Some of us baboons can’t move beyond our barbaric tendencies. We dress nice and go to church, but the pathos that has settled in from years of responding rather than healing has rendered us captive to the psychological manias inspired by culture. We respond rather than think, we conceal our true intentions and live duplicitous lives, we align ourselves with tribal thinking and have surrendered to what is reasonable.
We see a pretty baboon that tickles our fancy and want to make our own, we’ll do anything to get it. We jump up and down on our branches when we’ve claimed them as one of us. I heard about a baboon who was willing to give up his children to be with a pretty one. Consider that. Your own flesh blood! My studies of baboons indicates that baboons have a close affinity for attending to their progeny, so I’ll give one point for baboons above humans on that one. But what does that say about the science of stimuli that captures you and the value of endorphins in allowing endorphins to rise above reason?
I know, some will read this and say, that’s not me, I’m not a baboon. But I submit, how much control did you have over your last craving? How willing are you to give up chocolate or your favorite treat in the name of rising above the senses. Score another one for baboon mentality.

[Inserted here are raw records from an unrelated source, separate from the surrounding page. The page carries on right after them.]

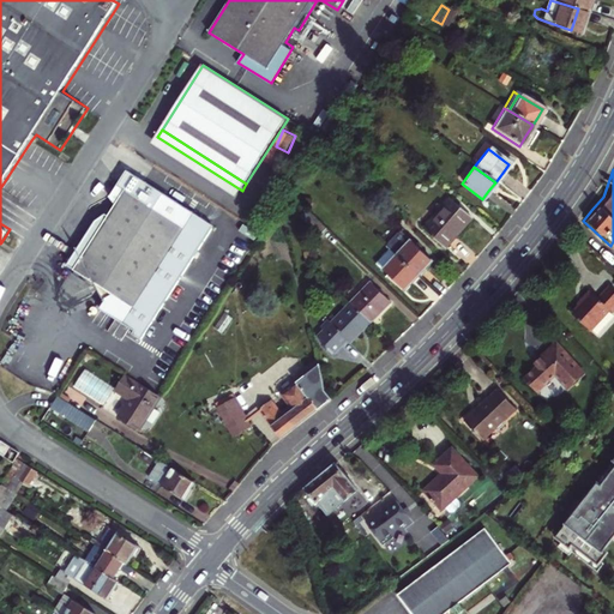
[(115,209),(95,239),(84,257),(76,270),(97,283),(107,301),(102,308),(137,331),(136,335),(144,339),(216,226),(128,170),(113,197),(115,209)]
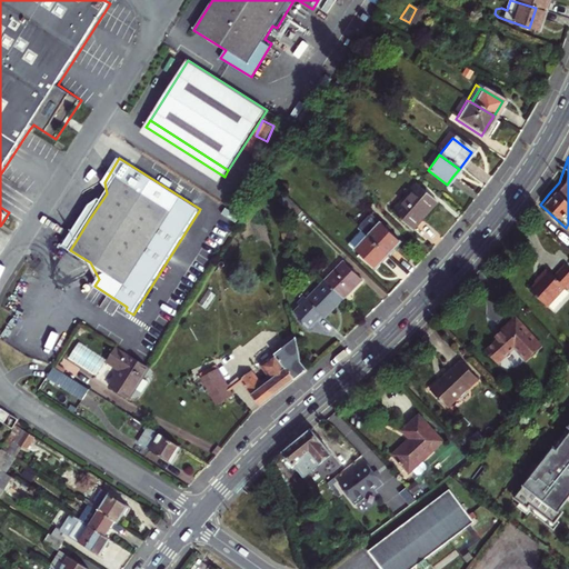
[(419,212),(431,200),(413,183),(388,210),(407,227),(419,212)]
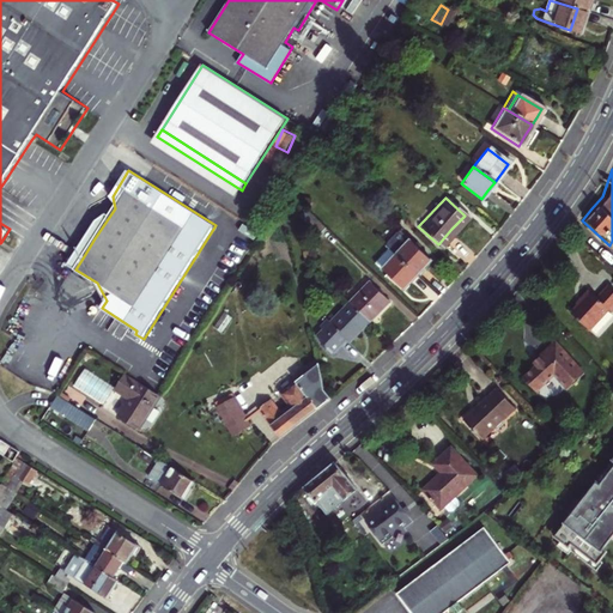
[(314,232),(329,248),(337,241),(321,225),(314,232)]
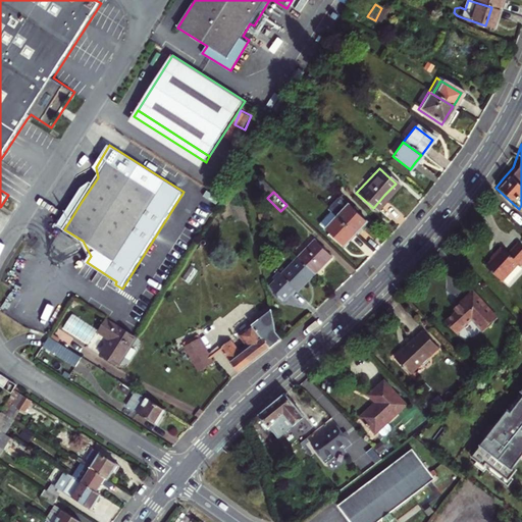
[(327,211),(332,216),(352,233),(357,227),(363,220),(335,196),(324,208),(327,211)]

I get it, you might say even baboons deserve a tasty berry or foraged delight to relish the senses in the act of being alive. There’s nothing wrong with being a baboon if you’re not hurting anyone and going about your business. The chances of that happening in our culture are slim to none, though. We can’t seem to resist living in extremes. We hurt one another. We ostracize others we don’t feel fit our baboon culture. We buy expensive things sometimes at the risk of providing for our own kin. Score another one for the elevated state of baboons. They, at least, attend to the needs of their young.
Every now and then a baboon comes along with an elevated state of consciousness who wants to change things up and challenge the system. What do we do? We kill it and offer it up as a scapegoat for the rest of the baboons, and we say, please continue doing what you were doing in your baboonish ways. We can’t seem to learn from history or the prophets who went before us and warn us not to act like baboons.
Our nonverbals and use of language help us creatively rationalize our baboon ways, but we’re still baboons at heart. As I’m writing this, I wonder if I’m being offensive to baboons, because it seems that they rise above certain things better than humans. Sure, we can communicate more efficiently than animals, but where does that leave us? We still need to eat.
I was watching tv and on came a couple of baboons making out on a beach. They were wearing little and next to nothing. “Baboons in Paradise.” I shook my head. “Baboons,” I thought to myself, but they’re living their best baboon lives.
There’s a guy who posts babies sucking on the breast of the mother. “Baboons,” I thought to myself, “we’re all just sucking from the breast of the earth the best we can.” I was in the presence of a little baby. The baby smiled and cooed and her presence changed something in me. She was a little bundle of spirit. I thought to myself, “maybe, just maybe, this little one will show us and help us evolve out of our baboon ways and change the world for the better.” Then I thought, give her a little taste of life and she’ll evolve into a real baboon in no time.